→ Task description
Each line below is to be copied exactly; images do not go into the copy.

-- Supplied records follows --

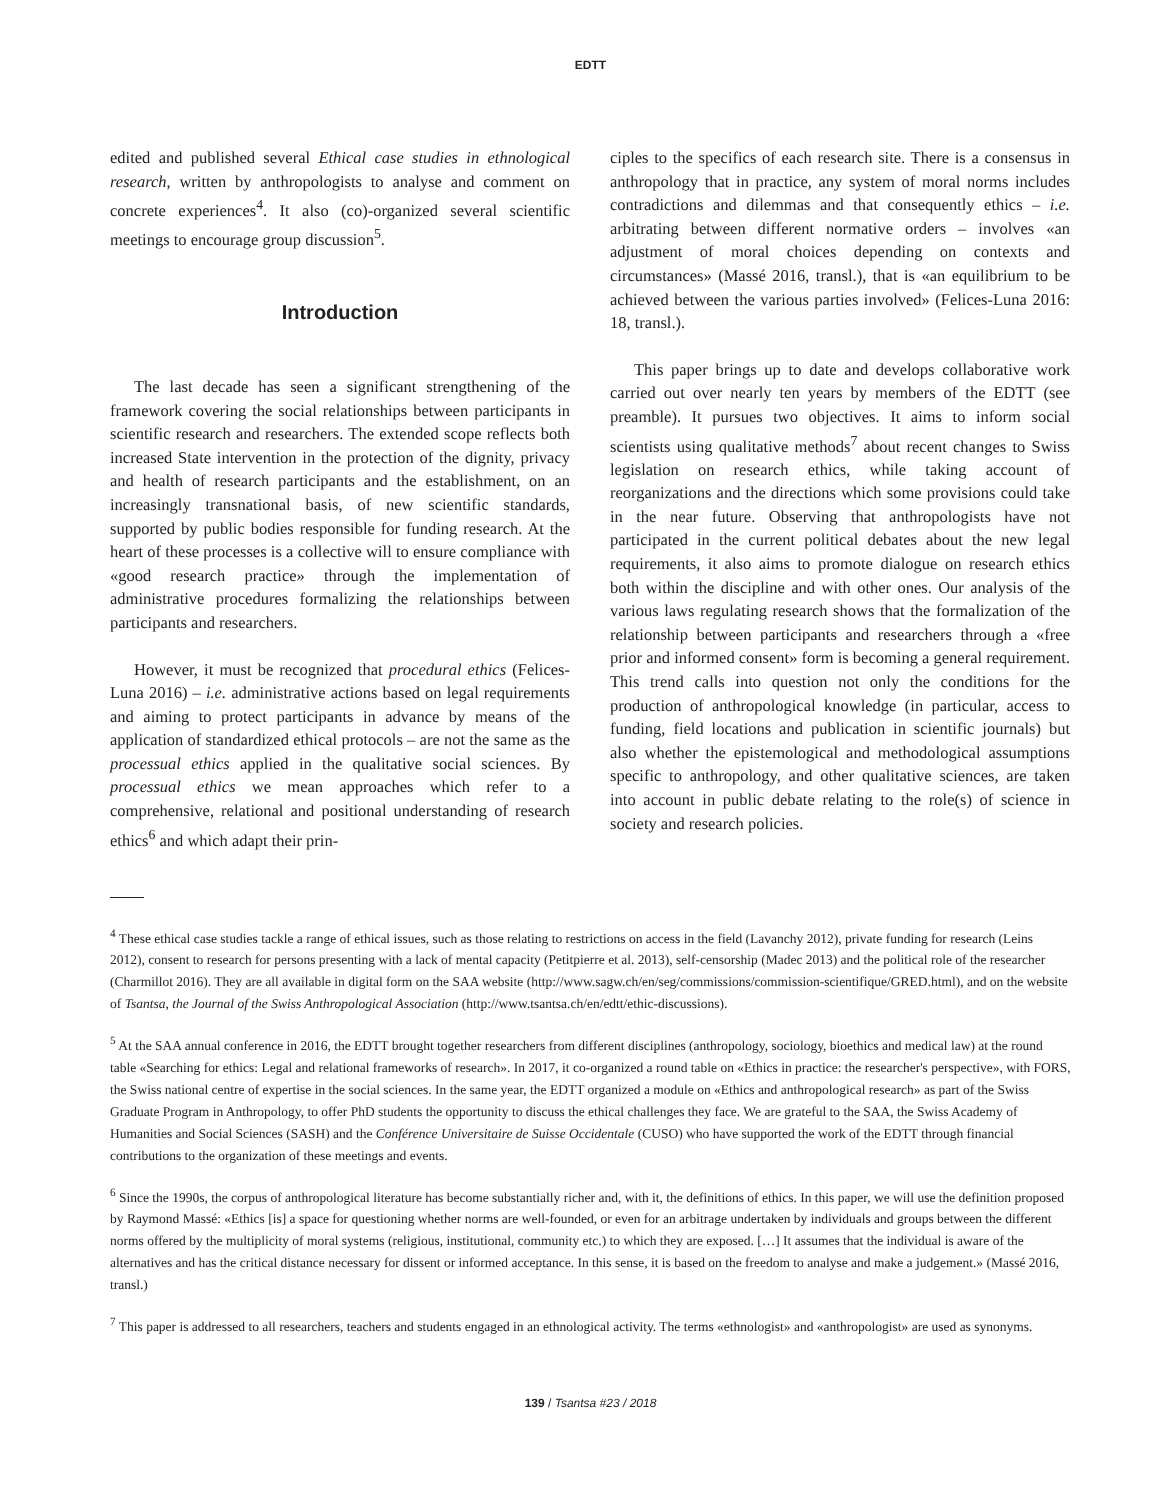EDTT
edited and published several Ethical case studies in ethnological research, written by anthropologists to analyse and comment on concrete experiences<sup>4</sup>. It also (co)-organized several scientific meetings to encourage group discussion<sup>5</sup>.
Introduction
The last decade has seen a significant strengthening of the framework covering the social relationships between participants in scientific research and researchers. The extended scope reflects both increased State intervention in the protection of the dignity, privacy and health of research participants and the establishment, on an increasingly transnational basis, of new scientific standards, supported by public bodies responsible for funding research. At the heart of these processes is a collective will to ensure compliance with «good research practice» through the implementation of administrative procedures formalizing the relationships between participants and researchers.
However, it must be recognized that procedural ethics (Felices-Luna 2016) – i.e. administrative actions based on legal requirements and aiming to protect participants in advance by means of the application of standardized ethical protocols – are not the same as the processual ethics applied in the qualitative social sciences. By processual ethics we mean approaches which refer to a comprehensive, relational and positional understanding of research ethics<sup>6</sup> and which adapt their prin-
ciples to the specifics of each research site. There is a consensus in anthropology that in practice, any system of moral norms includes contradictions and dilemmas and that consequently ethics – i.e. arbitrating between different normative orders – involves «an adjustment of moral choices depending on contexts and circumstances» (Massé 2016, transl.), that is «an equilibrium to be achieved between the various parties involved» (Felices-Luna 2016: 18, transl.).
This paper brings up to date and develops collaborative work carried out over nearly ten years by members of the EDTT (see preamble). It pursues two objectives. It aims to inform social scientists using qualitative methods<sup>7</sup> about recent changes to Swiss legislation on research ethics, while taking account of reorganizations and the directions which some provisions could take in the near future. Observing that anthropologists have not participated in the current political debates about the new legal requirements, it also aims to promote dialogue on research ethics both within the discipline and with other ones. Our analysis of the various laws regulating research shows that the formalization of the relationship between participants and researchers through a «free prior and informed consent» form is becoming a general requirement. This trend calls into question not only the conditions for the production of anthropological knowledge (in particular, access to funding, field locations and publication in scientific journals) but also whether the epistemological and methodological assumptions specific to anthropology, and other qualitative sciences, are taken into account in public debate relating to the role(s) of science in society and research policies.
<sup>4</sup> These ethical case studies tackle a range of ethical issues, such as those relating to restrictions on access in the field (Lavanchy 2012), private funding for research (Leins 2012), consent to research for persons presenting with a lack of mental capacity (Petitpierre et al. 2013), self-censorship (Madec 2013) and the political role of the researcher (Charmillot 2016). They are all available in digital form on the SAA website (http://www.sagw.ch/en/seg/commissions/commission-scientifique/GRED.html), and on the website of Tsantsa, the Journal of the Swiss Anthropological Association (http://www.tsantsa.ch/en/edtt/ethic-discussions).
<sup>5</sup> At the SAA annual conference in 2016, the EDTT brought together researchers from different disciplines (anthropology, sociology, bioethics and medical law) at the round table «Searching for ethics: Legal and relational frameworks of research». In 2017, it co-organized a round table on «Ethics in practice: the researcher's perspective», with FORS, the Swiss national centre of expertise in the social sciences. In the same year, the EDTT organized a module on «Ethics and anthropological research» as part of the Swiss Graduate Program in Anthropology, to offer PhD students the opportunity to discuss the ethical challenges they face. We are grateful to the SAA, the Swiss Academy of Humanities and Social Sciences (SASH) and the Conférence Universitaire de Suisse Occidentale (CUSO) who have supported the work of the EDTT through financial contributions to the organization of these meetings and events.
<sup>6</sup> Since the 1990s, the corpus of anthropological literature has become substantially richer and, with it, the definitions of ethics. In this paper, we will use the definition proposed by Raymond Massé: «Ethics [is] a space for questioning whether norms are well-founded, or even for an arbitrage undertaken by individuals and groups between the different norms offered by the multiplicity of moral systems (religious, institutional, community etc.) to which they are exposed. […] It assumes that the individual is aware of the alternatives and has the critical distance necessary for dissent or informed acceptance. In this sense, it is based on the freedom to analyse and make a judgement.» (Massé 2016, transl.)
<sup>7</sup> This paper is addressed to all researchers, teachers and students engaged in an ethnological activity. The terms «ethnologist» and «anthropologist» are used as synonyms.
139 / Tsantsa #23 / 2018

-- Supplied records concluded --

→ Your solution
EDTT
edited and published several Ethical case studies in ethnological research, written by anthropologists to analyse and comment on concrete experiences<sup>4</sup>. It also (co)-organized several scientific meetings to encourage group discussion<sup>5</sup>.
Introduction
The last decade has seen a significant strengthening of the framework covering the social relationships between participants in scientific research and researchers. The extended scope reflects both increased State intervention in the protection of the dignity, privacy and health of research participants and the establishment, on an increasingly transnational basis, of new scientific standards, supported by public bodies responsible for funding research. At the heart of these processes is a collective will to ensure compliance with «good research practice» through the implementation of administrative procedures formalizing the relationships between participants and researchers.
However, it must be recognized that procedural ethics (Felices-Luna 2016) – i.e. administrative actions based on legal requirements and aiming to protect participants in advance by means of the application of standardized ethical protocols – are not the same as the processual ethics applied in the qualitative social sciences. By processual ethics we mean approaches which refer to a comprehensive, relational and positional understanding of research ethics<sup>6</sup> and which adapt their prin-
ciples to the specifics of each research site. There is a consensus in anthropology that in practice, any system of moral norms includes contradictions and dilemmas and that consequently ethics – i.e. arbitrating between different normative orders – involves «an adjustment of moral choices depending on contexts and circumstances» (Massé 2016, transl.), that is «an equilibrium to be achieved between the various parties involved» (Felices-Luna 2016: 18, transl.).
This paper brings up to date and develops collaborative work carried out over nearly ten years by members of the EDTT (see preamble). It pursues two objectives. It aims to inform social scientists using qualitative methods<sup>7</sup> about recent changes to Swiss legislation on research ethics, while taking account of reorganizations and the directions which some provisions could take in the near future. Observing that anthropologists have not participated in the current political debates about the new legal requirements, it also aims to promote dialogue on research ethics both within the discipline and with other ones. Our analysis of the various laws regulating research shows that the formalization of the relationship between participants and researchers through a «free prior and informed consent» form is becoming a general requirement. This trend calls into question not only the conditions for the production of anthropological knowledge (in particular, access to funding, field locations and publication in scientific journals) but also whether the epistemological and methodological assumptions specific to anthropology, and other qualitative sciences, are taken into account in public debate relating to the role(s) of science in society and research policies.
<sup>4</sup> These ethical case studies tackle a range of ethical issues, such as those relating to restrictions on access in the field (Lavanchy 2012), private funding for research (Leins 2012), consent to research for persons presenting with a lack of mental capacity (Petitpierre et al. 2013), self-censorship (Madec 2013) and the political role of the researcher (Charmillot 2016). They are all available in digital form on the SAA website (http://www.sagw.ch/en/seg/commissions/commission-scientifique/GRED.html), and on the website of Tsantsa, the Journal of the Swiss Anthropological Association (http://www.tsantsa.ch/en/edtt/ethic-discussions).
<sup>5</sup> At the SAA annual conference in 2016, the EDTT brought together researchers from different disciplines (anthropology, sociology, bioethics and medical law) at the round table «Searching for ethics: Legal and relational frameworks of research». In 2017, it co-organized a round table on «Ethics in practice: the researcher's perspective», with FORS, the Swiss national centre of expertise in the social sciences. In the same year, the EDTT organized a module on «Ethics and anthropological research» as part of the Swiss Graduate Program in Anthropology, to offer PhD students the opportunity to discuss the ethical challenges they face. We are grateful to the SAA, the Swiss Academy of Humanities and Social Sciences (SASH) and the Conférence Universitaire de Suisse Occidentale (CUSO) who have supported the work of the EDTT through financial contributions to the organization of these meetings and events.
<sup>6</sup> Since the 1990s, the corpus of anthropological literature has become substantially richer and, with it, the definitions of ethics. In this paper, we will use the definition proposed by Raymond Massé: «Ethics [is] a space for questioning whether norms are well-founded, or even for an arbitrage undertaken by individuals and groups between the different norms offered by the multiplicity of moral systems (religious, institutional, community etc.) to which they are exposed. […] It assumes that the individual is aware of the alternatives and has the critical distance necessary for dissent or informed acceptance. In this sense, it is based on the freedom to analyse and make a judgement.» (Massé 2016, transl.)
<sup>7</sup> This paper is addressed to all researchers, teachers and students engaged in an ethnological activity. The terms «ethnologist» and «anthropologist» are used as synonyms.
139 / Tsantsa #23 / 2018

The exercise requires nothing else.